At the recommendation of the DCO, a masterplan for building a schoolhouse was turned in but rejected. Bimkom (planners and architects for human rights) is helping appeal.

The villagers make their living especially from farming without irrigation. Vineyards surround the area. The difference is obvious between the thick and lush vineyards of the settler-colonists and the paltry Palestinian ones. We were told that a year ago, settler-colonists uprooted vines before the grapes were even ripe. The hamlet also possesses a small cattle and goat milk product project, as well as producing honey and grape concentrate.

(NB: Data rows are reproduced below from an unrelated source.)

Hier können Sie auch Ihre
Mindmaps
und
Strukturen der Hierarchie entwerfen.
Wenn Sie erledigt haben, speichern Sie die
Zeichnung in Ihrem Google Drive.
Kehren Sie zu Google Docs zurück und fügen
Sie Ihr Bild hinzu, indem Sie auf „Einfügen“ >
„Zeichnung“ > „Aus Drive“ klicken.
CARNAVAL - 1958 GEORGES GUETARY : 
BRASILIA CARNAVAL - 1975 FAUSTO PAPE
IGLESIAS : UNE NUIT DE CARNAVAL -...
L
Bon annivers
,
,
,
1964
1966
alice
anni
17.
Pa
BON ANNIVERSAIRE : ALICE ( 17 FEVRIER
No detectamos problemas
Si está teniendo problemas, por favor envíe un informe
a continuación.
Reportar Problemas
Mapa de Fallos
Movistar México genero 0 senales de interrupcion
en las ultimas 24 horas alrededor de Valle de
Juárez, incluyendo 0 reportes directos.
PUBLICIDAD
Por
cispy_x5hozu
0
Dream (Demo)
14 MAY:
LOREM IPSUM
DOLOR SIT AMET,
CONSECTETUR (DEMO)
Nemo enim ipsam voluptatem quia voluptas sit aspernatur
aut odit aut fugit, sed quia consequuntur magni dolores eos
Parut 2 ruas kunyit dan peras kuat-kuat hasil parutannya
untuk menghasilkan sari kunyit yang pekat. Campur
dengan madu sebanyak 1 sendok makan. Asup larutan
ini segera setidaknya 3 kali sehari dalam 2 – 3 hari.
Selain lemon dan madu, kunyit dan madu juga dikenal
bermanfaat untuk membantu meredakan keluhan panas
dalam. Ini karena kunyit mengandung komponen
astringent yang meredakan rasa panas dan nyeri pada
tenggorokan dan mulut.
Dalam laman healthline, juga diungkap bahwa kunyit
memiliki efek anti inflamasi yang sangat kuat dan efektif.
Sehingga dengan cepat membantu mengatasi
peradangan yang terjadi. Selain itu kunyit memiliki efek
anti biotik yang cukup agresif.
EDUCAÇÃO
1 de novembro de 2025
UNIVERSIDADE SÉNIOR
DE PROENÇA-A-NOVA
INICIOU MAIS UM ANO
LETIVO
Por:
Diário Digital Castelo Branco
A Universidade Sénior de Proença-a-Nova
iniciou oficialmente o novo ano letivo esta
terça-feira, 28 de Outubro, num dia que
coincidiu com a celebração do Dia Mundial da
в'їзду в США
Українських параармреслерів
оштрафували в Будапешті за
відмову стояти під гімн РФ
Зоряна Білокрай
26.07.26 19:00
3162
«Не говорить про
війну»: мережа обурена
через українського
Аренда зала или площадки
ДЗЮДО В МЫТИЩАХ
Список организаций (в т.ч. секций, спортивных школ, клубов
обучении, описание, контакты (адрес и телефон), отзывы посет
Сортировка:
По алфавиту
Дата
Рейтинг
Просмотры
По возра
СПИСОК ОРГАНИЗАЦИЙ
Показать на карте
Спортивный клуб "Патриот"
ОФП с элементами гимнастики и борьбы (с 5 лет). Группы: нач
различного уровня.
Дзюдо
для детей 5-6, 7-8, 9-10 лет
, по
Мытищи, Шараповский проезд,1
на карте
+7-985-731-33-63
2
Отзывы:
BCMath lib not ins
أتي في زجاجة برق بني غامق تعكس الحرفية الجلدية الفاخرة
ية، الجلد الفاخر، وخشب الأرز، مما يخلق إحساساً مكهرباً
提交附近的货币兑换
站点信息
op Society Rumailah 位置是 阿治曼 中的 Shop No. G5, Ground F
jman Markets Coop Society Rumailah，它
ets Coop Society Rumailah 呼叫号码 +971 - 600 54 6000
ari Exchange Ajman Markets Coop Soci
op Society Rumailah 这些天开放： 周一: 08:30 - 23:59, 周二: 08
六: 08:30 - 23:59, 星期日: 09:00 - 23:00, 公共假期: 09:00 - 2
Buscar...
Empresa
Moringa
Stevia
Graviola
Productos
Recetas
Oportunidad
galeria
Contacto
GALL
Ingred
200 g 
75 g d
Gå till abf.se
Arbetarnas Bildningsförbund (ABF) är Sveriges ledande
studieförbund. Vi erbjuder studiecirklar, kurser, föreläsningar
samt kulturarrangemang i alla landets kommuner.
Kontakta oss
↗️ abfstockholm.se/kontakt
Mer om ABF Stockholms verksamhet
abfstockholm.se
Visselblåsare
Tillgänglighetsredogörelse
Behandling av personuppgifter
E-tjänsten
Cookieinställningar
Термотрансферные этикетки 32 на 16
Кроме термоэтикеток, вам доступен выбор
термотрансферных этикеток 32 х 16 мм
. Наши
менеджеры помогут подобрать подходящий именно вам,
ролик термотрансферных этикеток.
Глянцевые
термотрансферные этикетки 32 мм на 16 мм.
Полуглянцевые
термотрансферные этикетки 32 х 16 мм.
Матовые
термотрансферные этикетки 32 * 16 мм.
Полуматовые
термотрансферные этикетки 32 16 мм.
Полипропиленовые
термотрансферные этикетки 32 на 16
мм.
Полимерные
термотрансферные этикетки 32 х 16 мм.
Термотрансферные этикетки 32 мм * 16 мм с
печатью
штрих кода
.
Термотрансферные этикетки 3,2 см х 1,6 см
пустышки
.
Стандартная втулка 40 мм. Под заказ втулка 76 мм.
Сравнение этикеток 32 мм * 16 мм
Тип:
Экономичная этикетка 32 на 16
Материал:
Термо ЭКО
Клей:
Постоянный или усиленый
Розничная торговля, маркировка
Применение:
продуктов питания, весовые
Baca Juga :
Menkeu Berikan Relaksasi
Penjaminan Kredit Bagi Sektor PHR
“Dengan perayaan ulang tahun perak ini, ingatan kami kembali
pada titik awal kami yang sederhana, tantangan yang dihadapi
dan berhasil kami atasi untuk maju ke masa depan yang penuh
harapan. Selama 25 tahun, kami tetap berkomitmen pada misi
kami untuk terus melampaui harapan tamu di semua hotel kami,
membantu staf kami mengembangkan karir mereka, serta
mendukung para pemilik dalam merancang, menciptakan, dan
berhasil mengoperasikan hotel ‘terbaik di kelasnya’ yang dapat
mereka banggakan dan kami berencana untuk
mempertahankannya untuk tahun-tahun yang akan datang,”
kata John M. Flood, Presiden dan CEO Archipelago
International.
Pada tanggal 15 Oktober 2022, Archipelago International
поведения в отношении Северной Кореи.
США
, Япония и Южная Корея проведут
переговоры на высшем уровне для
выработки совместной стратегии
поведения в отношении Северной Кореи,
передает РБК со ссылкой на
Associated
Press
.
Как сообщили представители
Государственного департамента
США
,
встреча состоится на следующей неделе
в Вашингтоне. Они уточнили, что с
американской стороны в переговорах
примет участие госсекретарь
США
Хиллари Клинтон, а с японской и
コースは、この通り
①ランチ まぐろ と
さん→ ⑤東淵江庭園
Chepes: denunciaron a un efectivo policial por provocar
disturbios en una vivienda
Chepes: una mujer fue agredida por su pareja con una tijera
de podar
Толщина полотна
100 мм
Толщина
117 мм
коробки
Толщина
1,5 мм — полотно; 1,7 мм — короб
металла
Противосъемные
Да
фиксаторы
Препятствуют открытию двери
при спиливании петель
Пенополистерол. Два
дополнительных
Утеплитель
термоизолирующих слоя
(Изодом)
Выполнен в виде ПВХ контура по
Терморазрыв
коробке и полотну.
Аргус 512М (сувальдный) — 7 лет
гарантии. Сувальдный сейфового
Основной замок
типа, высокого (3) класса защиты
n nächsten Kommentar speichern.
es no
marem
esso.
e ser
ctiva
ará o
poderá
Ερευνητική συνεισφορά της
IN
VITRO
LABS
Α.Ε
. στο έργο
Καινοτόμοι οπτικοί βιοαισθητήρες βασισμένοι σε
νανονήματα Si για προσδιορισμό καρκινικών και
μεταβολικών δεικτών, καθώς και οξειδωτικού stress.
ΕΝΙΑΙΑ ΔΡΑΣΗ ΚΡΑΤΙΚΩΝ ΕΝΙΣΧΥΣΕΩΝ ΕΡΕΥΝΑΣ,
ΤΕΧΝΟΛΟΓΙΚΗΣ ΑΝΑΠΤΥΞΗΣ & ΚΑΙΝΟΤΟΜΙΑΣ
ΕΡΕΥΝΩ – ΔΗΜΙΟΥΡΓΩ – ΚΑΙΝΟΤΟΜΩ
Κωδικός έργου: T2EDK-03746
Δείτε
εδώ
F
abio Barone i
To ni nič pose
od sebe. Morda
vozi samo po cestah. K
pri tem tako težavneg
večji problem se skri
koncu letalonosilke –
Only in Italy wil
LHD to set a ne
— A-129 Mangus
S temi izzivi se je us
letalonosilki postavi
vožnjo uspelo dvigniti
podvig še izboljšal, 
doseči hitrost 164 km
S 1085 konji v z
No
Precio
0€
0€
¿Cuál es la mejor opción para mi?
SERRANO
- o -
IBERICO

Maqams in the Towns of Halhul and Sa’ir

Muslim tradition respects Biblical figures and erects prayer structures to commemorate them, as it does for Islamic figures not mentioned in the Bible. Maqams Nabi Yunes commemorating the Prophet Jonah in Halhul, and Nabi ‘Is commemorating Esau, Jacob’s brother in Sa’ir join a series of maqams erected by Muslims to commemorate Biblical figures. Among them is Nabi Matta in Beit Umar commemorating Jonah’s father and Nabi Lot in Bani Na’im.

These maqams are acknowledged in the Muslim world. They have been expanded into mosques, complete with minaret and spacious prayer halls, and attract visitors from Islamic countries.

In our visit to Halhul in search of maqam Nabi Yunes we reached a sacred, ancient site. This is attested to by the bulky, time-weathered olive tree trunk in its yard.